Time will tell whether Joanne McCall is right about angry parents setting lawmakers’ “hair on fire” is accurate. The Florida Education Association vice president lit up a news conference Tuesday when she elaborated on an answer given by FEA President Andy Ford.
The teacher’s union annual pre-session listing of flaws in the Florida school accountability system this year included results of a survey of 20,000 members who overwhelming gave the system a failing grade.
The packet of information the FEA provided reporters contained talking points reporters have heard since the birth of the Republican majority at the state Capitol.
“The amount of money spent by tax dollars has only served to enrich publishing companies. State testing of students every year is a huge waste of money and time and the stakes are too high,” one anonymous educator wrote in response to the survey.
Ford was asked why he thought after a nearly generation-long campaign against standardized testing that this is the year that lawmakers will hear the FEA complaints. (The public school testing season begins this week and runs through the end of the academic year, but as this calendar from Miami-Dade shows it can be a year-long event .)
“Just because the Legislature isn’t hearing us doesn’t mean we’re going to change our position,” Ford said.
He then began a three-minute discussion about the history of education reform and the complexity of learning, psychology, and standardized testing when McCall gently nudged him away from the microphone.
She began speaking as an FEA vice president, but as her remarks grew more strident it became clear she was also talking as the mother of a public school student.
“I think they are hearing us,” McCall began slowly. “I think there is so much pressure and momentum building from the parents organizations, and we have had a couple of districts that said we want to opt our kids out, and that’s a movement.
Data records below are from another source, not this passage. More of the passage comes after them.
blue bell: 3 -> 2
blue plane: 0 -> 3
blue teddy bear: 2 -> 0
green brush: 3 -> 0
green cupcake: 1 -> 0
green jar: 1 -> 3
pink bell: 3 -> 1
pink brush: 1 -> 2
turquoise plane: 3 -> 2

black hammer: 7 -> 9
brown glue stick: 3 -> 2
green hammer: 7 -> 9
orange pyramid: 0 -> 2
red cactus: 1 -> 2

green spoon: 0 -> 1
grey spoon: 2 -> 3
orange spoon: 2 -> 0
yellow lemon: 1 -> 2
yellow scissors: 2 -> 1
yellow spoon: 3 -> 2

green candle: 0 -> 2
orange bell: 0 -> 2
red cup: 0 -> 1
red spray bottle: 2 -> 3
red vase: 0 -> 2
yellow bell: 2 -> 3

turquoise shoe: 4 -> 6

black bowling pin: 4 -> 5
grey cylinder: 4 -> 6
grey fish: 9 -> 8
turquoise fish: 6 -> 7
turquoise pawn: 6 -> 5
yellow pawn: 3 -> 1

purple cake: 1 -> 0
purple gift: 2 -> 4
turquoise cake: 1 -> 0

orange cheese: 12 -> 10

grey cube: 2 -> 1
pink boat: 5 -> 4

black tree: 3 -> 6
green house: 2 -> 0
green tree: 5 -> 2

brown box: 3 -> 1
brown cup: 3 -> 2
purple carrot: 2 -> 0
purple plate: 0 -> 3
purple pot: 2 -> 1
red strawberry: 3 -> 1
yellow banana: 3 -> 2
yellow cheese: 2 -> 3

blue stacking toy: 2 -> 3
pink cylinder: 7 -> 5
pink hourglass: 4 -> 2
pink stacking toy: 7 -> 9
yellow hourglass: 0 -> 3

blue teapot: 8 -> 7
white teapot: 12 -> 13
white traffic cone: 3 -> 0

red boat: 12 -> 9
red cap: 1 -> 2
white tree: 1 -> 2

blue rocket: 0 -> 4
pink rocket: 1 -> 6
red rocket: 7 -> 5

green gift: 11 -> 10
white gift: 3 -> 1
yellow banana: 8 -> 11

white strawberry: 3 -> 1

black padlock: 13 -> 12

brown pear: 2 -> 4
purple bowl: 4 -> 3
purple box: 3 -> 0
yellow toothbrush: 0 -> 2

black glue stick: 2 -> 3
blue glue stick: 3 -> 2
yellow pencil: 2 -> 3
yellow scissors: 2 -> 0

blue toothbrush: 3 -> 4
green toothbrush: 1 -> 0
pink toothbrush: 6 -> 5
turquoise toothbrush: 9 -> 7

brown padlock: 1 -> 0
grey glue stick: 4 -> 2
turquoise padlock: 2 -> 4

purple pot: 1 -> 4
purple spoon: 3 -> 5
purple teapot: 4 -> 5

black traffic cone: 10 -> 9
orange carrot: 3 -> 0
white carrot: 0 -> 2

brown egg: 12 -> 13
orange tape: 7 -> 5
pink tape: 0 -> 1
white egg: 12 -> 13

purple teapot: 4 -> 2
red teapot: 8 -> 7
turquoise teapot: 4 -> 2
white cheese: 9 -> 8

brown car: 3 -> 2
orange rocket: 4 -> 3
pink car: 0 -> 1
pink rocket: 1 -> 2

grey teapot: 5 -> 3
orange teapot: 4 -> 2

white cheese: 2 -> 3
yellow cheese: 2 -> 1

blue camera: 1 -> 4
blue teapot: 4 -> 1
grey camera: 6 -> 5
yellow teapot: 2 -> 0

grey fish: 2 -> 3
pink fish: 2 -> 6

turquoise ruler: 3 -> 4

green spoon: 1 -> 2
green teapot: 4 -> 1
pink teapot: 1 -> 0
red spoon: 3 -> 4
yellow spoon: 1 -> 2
And then the commissioner said you can’t opt your children out.
“I’m not sure who can tell me what my child can and cannot do but apparently the commissioner can tell me what my child can and cannot do but the bottom line is parents are hopping mad and they are angry,” McCall said with a Bulworth look in her eye.
“At least the senators are feeling the heat,” McCall continued. “That’s why they had their workshop to get their bullet points. That’s not why so much they were work-shopping it and weren’t so interested in hearing all of the stories, they just wanted a quick solution. Because their hair is on fire and we know their hair is on fire and we will be here to provide the assistance they need to put it out a little bit but it is not a one-stop quick fix,” McCall said.
“I don’t believe the public or the parents are going to let this go because this is too critical for those of us who have children in the public schools.”
The Palm Beach Post has more on the FEA’s Assess the Test news conference here.
Ford said that with a growing opt-out movement and civil rights groups becoming engaged there is a window of opportunity for this legislative session to initiate change.
Although he confesses to being one of the students who became lost when public schools transitioned from mathematics to the New Math in the 1960s, he has done the political calculus on the lawmakers’ blackboard at the state Capitol. His hopes are tempered by an expectation that Jeb Bush will run for president on an education platform, and Ford said his allies at the state Capitol would work to protect his legacy.
Also Tuesday, Gov. Rick Scott signed an executive order to stop administration of a language test for high school junior until lawmakers have an opportunity to address the issue.
The test is redundant, part of an end-of-the-year assessment for the 10th grade.